Scheduled Downtime
On Tuesday 24 October 2023 @ 5pm MT the forums will be in read only mode in preparation for the downtime. On Wednesday 25 October 2023 @ 5am MT, this website will be down for maintenance and expected to return online later in the morning.
Normal Operations
The forums are back online with normal operations. If you notice any issues or errors related to the forums, please reach out to help@ucar.edu

regional single-point test run

wvsi3w

wvs3iw
Member
Hello,
I used the documentation of running single point configuration for Alaska with CLM5 CESM 2.1.3 and the case I used has --res f19_g16 --compset I2000Clm50BgcCruGs and runs with my own machine config (that is tested and has worked with other compset).

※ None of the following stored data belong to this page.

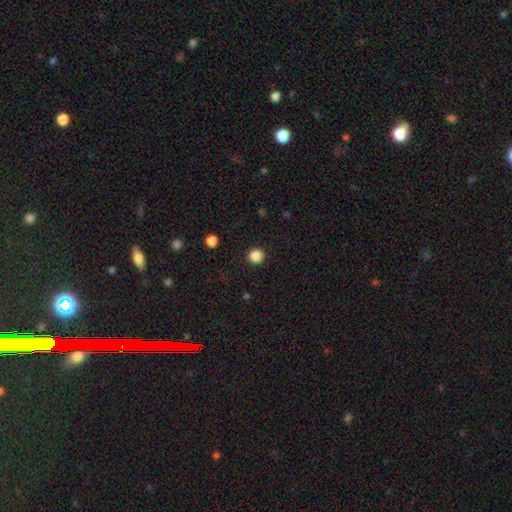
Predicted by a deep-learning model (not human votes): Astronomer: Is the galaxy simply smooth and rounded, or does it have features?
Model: smooth — 86%.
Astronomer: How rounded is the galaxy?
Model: round — 95%.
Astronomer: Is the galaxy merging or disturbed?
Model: none — 92%.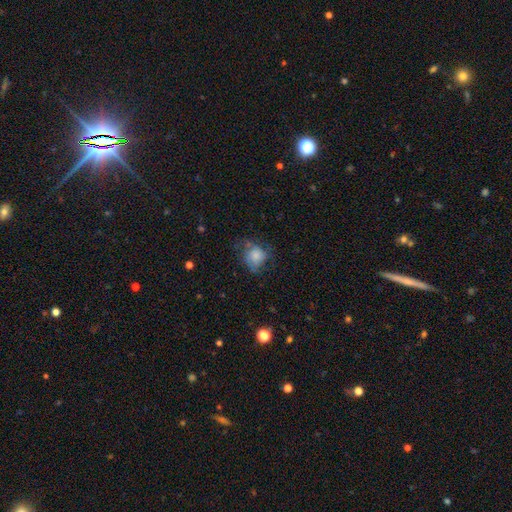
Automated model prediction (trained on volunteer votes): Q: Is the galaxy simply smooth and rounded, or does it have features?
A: smooth — 71%.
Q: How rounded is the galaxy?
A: round — 67%.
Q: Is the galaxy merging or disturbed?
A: none — 45%.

I used this link info to make the case and after it downloaded all of the required input data I submitted the case successfully.

I have to mention that in some parts I had to manually download some domain and surface_map data using the following command:
wget https://svn-ccsm-inputdata.cgd.ucar...clm/domain.lnd.13x12pt_f19_alaskaUSA_gx1v6.nc -P /home/XXXXX/projects/YYYYY/XXXXX/inputdata/share/domains/ --no-check-certificate

But after submission, it failed with 1 min of running with the following message which appears in the log file multiple times:
MPI_ABORT was invoked on rank 55 in communicator MPI_COMM_WORLD with errorcode 1001. NOTE: invoking MPI_ABORT causes Open MPI to kill all MPI processes. You may or may not see output from other processes, depending on exactly when Open MPI kills them.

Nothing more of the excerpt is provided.